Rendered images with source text
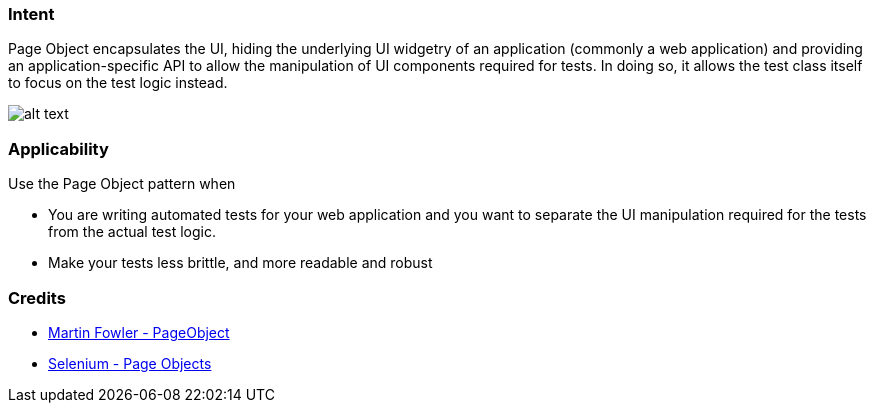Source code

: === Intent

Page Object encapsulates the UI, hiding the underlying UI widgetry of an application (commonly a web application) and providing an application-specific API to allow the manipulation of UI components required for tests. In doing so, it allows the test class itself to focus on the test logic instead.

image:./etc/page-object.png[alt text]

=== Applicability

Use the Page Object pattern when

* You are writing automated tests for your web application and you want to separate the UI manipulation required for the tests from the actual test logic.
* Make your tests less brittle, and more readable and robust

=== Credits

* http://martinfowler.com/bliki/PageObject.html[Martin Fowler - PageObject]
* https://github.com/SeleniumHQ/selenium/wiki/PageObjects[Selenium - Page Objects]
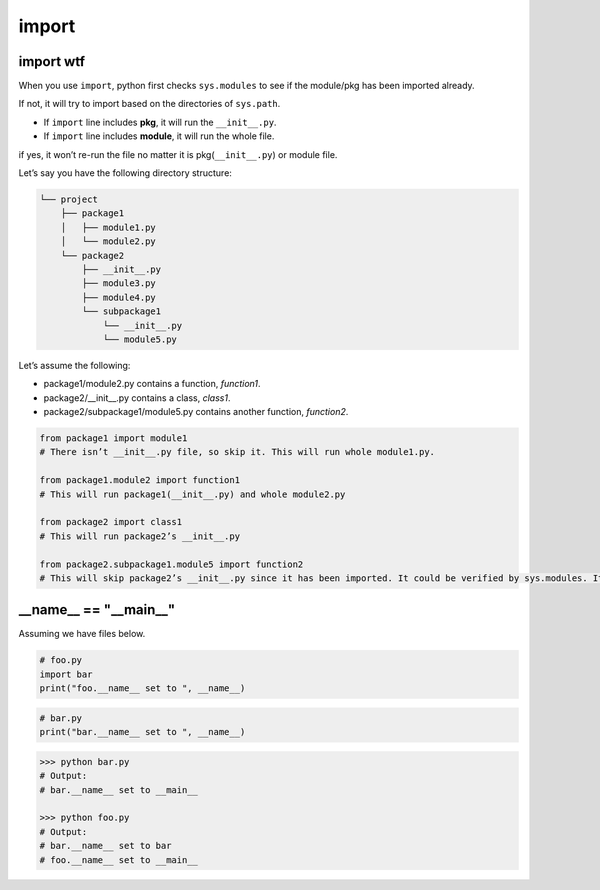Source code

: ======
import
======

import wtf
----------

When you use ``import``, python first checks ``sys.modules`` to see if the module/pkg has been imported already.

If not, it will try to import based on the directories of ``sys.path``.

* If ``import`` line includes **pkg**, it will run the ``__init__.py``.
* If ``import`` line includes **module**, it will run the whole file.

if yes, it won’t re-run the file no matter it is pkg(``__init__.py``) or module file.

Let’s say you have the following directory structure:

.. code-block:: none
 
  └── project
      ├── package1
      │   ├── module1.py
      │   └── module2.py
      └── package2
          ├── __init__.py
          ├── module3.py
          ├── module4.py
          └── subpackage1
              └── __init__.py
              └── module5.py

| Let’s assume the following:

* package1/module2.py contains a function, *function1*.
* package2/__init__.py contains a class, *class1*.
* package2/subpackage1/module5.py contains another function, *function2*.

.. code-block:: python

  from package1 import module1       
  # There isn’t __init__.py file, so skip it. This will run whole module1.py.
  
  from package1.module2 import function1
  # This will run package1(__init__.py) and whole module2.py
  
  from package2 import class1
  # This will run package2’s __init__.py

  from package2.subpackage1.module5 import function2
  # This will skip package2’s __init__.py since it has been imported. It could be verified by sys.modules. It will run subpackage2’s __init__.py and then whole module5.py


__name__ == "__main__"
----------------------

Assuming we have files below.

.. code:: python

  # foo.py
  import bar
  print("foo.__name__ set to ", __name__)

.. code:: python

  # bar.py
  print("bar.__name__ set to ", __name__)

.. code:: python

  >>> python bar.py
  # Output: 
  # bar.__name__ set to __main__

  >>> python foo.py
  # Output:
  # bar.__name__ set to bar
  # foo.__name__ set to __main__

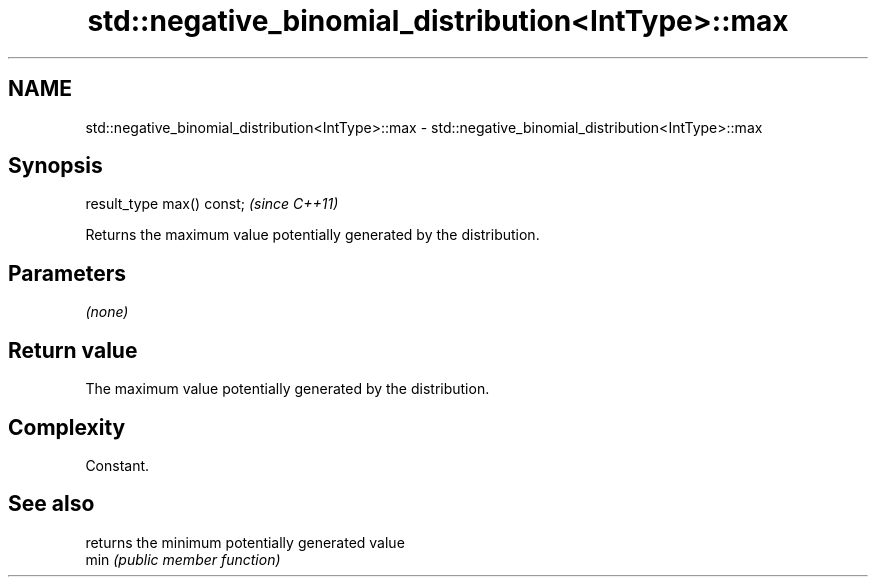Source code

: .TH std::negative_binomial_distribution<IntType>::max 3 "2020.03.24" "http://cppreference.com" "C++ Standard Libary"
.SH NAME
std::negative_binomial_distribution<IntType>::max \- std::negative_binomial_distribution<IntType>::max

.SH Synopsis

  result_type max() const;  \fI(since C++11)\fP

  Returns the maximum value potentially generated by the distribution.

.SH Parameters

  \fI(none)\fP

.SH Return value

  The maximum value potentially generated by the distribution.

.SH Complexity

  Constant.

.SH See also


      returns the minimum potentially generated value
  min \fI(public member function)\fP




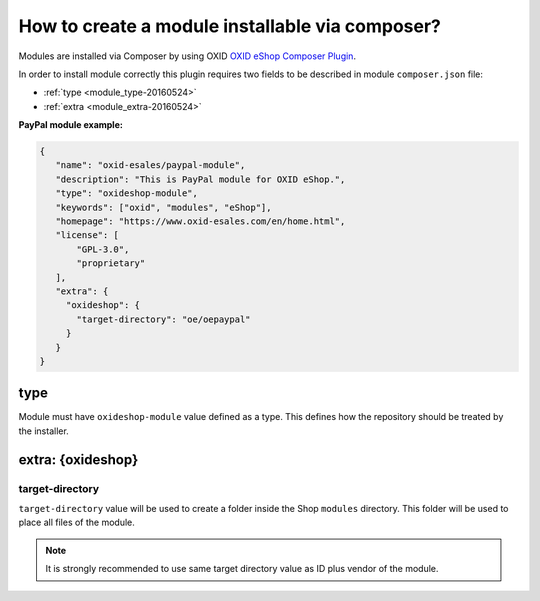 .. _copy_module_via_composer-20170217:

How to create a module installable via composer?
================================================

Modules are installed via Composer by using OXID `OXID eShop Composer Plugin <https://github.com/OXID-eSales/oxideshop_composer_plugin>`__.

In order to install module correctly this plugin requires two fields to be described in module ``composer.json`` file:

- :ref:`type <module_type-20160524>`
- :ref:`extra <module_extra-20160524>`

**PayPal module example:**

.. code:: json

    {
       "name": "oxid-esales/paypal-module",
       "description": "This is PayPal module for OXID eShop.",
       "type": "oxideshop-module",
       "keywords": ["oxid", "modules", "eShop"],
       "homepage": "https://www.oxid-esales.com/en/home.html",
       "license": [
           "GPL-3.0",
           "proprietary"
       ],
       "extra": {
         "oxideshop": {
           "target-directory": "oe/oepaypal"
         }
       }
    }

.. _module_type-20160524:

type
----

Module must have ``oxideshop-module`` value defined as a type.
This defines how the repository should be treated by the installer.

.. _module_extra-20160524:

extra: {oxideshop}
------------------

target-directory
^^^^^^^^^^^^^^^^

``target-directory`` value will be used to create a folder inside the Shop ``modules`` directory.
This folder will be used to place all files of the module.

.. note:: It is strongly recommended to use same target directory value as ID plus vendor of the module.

---

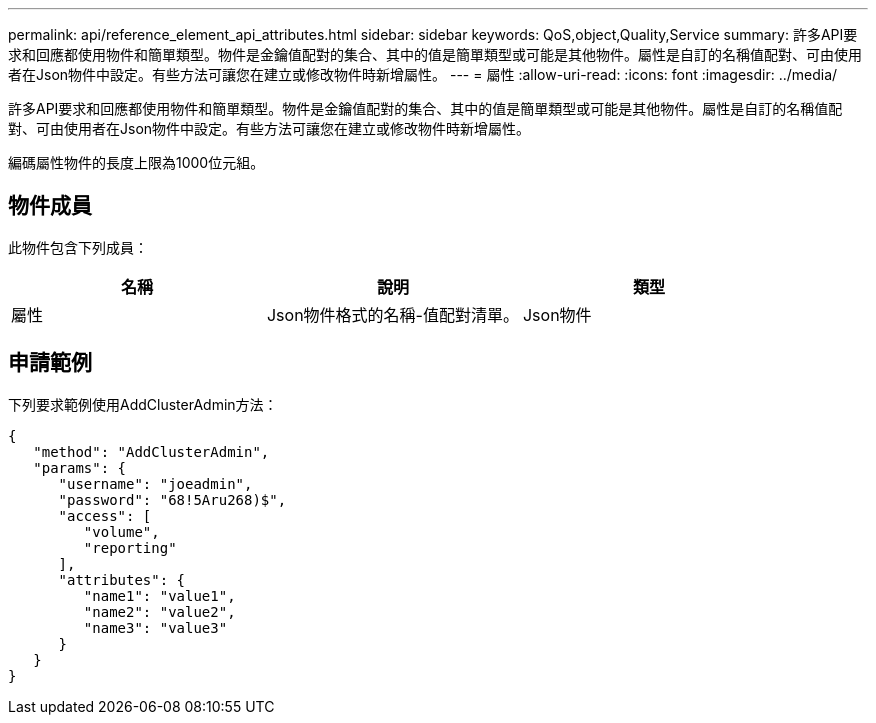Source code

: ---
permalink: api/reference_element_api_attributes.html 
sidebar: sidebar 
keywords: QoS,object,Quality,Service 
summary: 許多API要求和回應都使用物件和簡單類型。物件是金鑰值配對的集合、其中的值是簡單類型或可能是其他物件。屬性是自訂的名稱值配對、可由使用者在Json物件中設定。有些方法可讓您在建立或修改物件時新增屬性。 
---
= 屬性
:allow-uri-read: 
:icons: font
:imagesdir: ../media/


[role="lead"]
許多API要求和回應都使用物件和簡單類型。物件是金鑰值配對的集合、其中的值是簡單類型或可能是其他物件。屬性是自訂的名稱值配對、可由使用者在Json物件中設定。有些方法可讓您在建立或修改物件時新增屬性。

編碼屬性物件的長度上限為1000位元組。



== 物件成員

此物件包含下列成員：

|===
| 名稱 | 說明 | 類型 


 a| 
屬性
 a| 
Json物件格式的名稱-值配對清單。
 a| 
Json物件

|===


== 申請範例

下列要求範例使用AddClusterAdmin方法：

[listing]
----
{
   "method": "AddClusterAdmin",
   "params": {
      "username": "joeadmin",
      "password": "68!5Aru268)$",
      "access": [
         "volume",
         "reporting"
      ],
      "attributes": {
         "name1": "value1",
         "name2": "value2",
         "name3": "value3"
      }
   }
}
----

* About this task: Whenever the string "https" occurs in a line of the entries above, copy that line.

* Expected output:
* https://github.com/SeleniumHQ/selenium/wiki/PageObjects[Selenium - Page Objects]
Modules are installed via Composer by using OXID `OXID eShop Composer Plugin <https://github.com/OXID-eSales/oxideshop_composer_plugin>`__.
       "homepage": "https://www.oxid-esales.com/en/home.html",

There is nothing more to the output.